Camp near Washington, June 11, 1865

We are still here in this camp, but most likely we will leave tomorrow or the next day for Louisville, Kentucky.

The 2nd Minnesota regiment is now in the 1st brigade, and also the 18th Regt., Kentucky, the 31st Regiment, Ohio, and the 33rd regiment of Missouri, so there are four regiments in the 1st brigade, and the commander for the 1st brigade is Col. Bishop.

Lt. Col. Ulein commands the 2nd Minnesota. Captain Scott commands one battalion of the 33rd regiment of Missouri, and B. Solvester commands company E of the 2nd Minnesota.

Corporal Knudson and Fredrik Olson are guards by brigade headquarters.

Eight recruits, that were in for a year, were discharged from company E today, and many in the other companies, and more in the regiment got their discharge.

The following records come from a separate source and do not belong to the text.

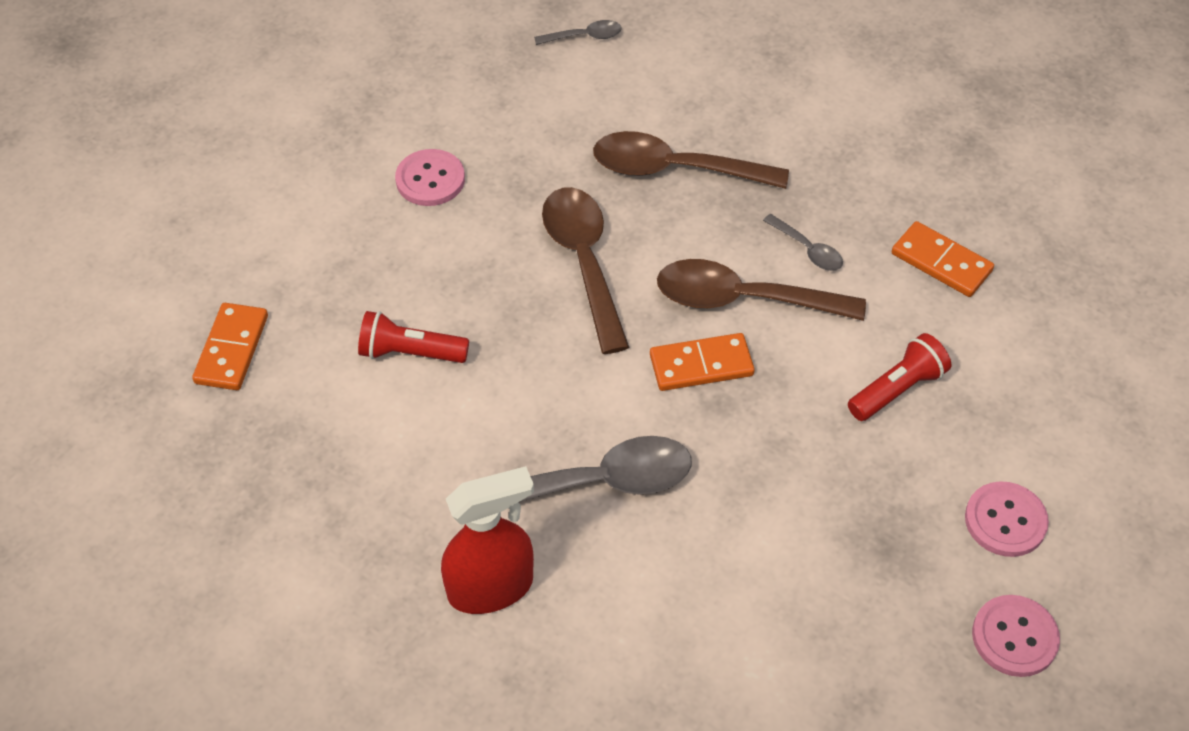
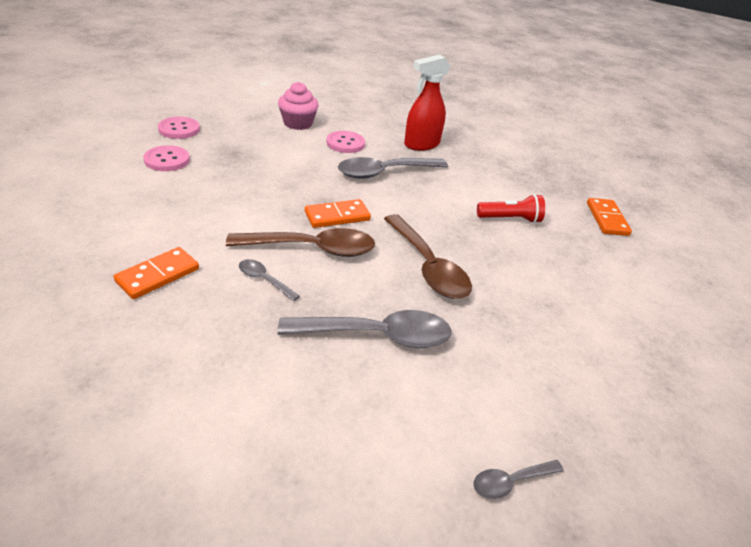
camera: 165 degrees right, 15 degrees down
(430, 180) = (566, 316): pink button -> pink button (345, 143)
(675, 169) = (377, 335): brown spoon -> grey spoon
(762, 674) = (298, 123): none -> pink cupcake
(897, 389) = (213, 207): red flashlight -> none
(941, 262) = (158, 275): orange domino -> orange domino turned 75 degrees counterclockwise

The veterans and recruits and those drafted for three years, who went in in 1863 and 1864, have not had a chance yet to get discharged.

We are waiting and longing to see an order that we will be discharged, but we are waiting in vain.

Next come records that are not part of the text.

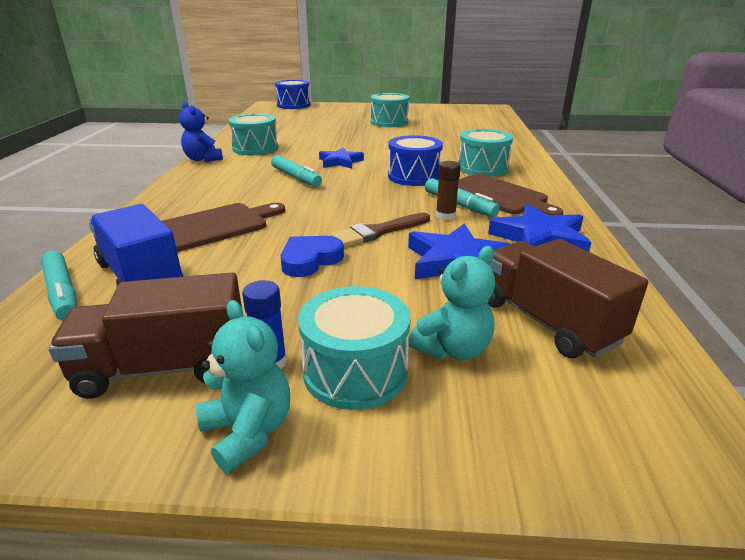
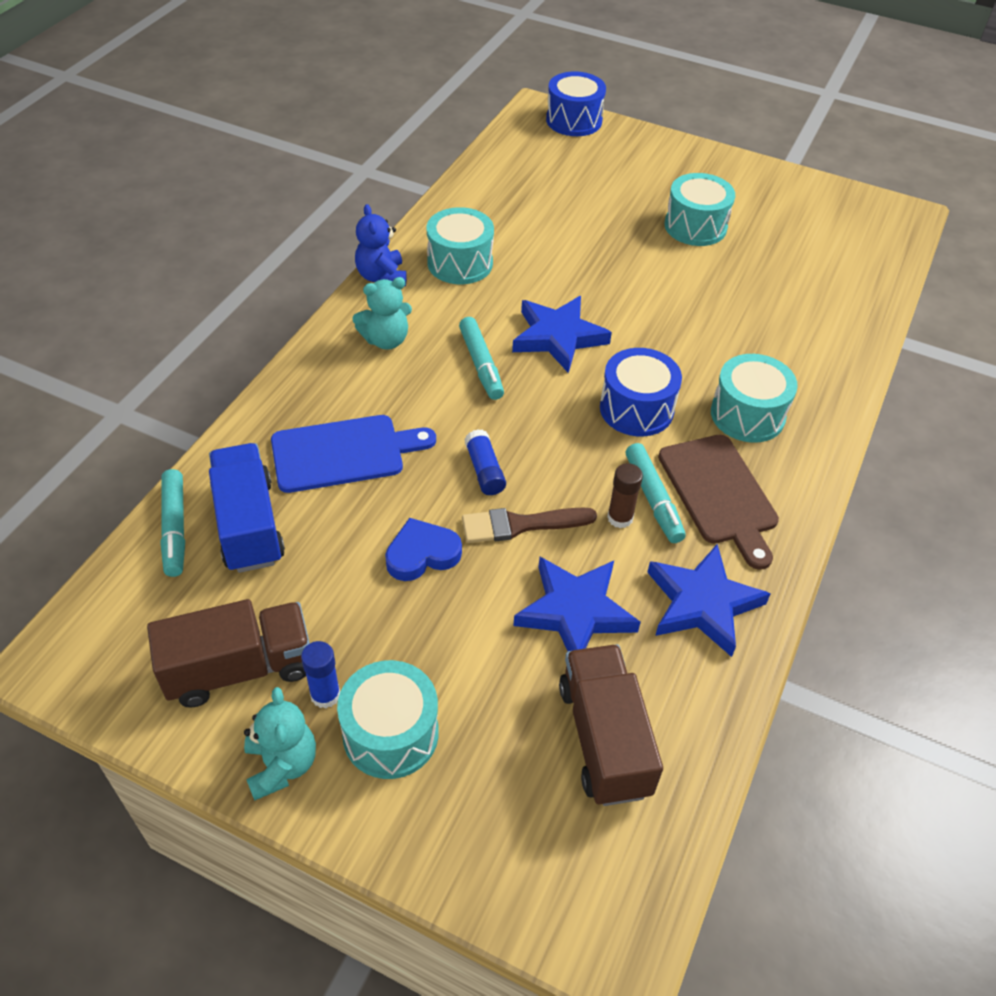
camera: 20 degrees right, 20 degrees up
(164, 368) = (239, 668): brown truck -> brown truck turned 150 degrees clockwise
(212, 227) = (343, 453): brown cutting board -> blue cutting board
(331, 215) = (484, 470): none -> blue glue stick
(340, 162) = (558, 337): blue star -> blue star, size x1.50
(453, 349) = (490, 740): turquoise teddy bear -> turquoise teddy bear (386, 340)

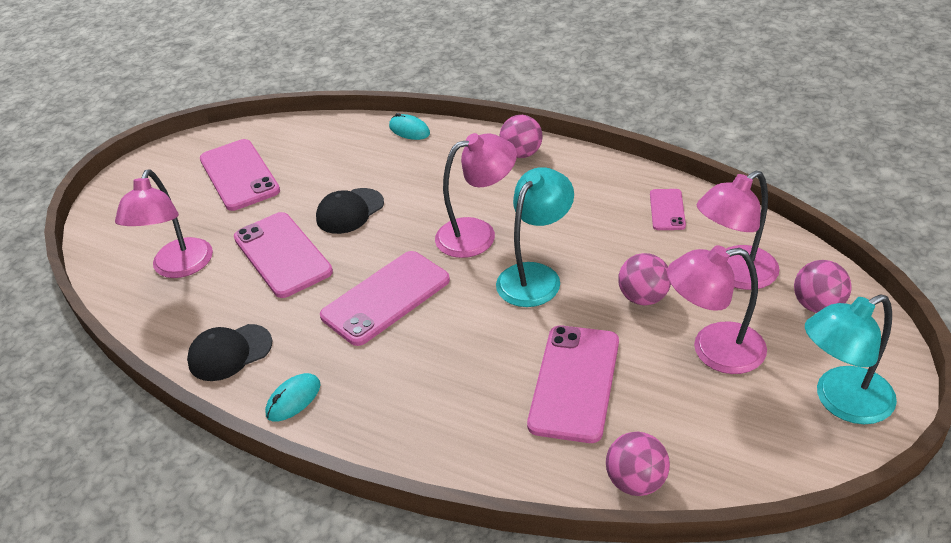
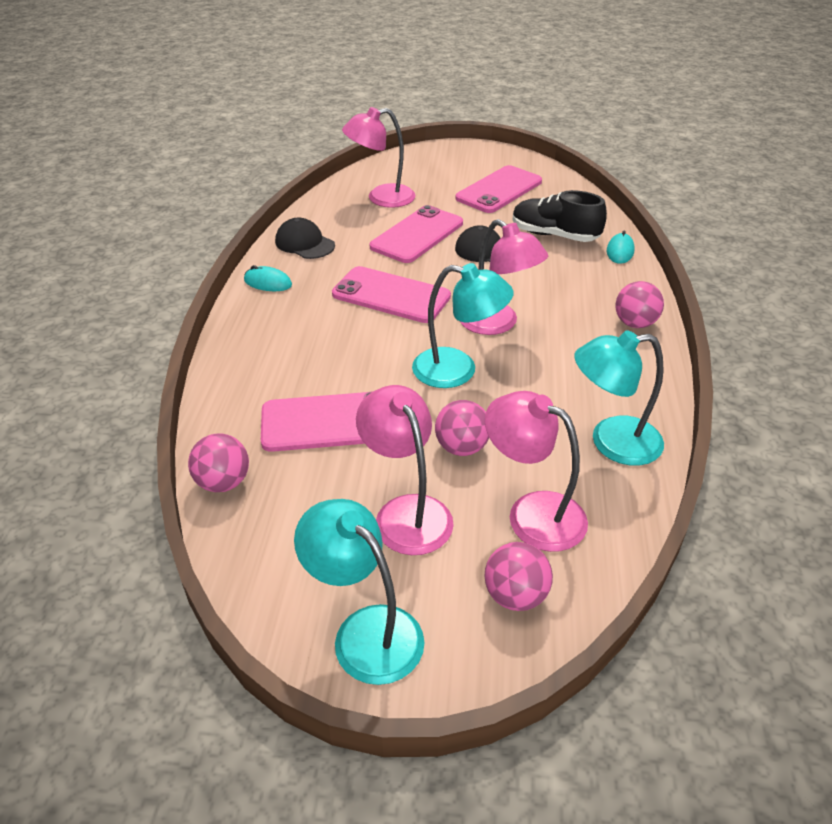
camera: 65 degrees right, 0 degrees up
(354, 161) = (554, 235): none -> black shoe
(667, 210) = (611, 442): pink phone -> turquoise lamp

We have not received our pay yet. I have not received any since August 1864. I don’t know if I will draw my pay before I get discharged or not. I still live in the hope that there will not be many more months in duty.

There has been a brigade settler store by our camp that was well supplied, but there are few soldiers who have any money, and last night the soldiers broke into the store and took all he had, so he left.

Nils Johnson and Hans Aastrom of company E wish to know if they are credited to Nicollet county, and what town. I think you can find out if you ask Barbrick, so let me know next time you write so I can let them know.

I mentioned in my last letter that I received the Norwegian letter. I have not answered it yet.

I am well and so are the others you know in company E.

We cannot complain that the days are bad, but we are wishing for freedom.

The 101 and 87th regiment of Indiana have not yet gotten their papers ready to go home. I hope they will in a short time, they could have been home two weeks ago if they had informed officers.

The soldiers’ daily talk is, home, home, and when?

Freedom is as dear as if we have been in slavery for three years. Many say, “all we ask for are the papers, the pay we will gladly give to the government if they would only let us go.” Often we hear that remark nowdays.

I have no more to write. Live well, is the wish of your friend, B. Olmanson.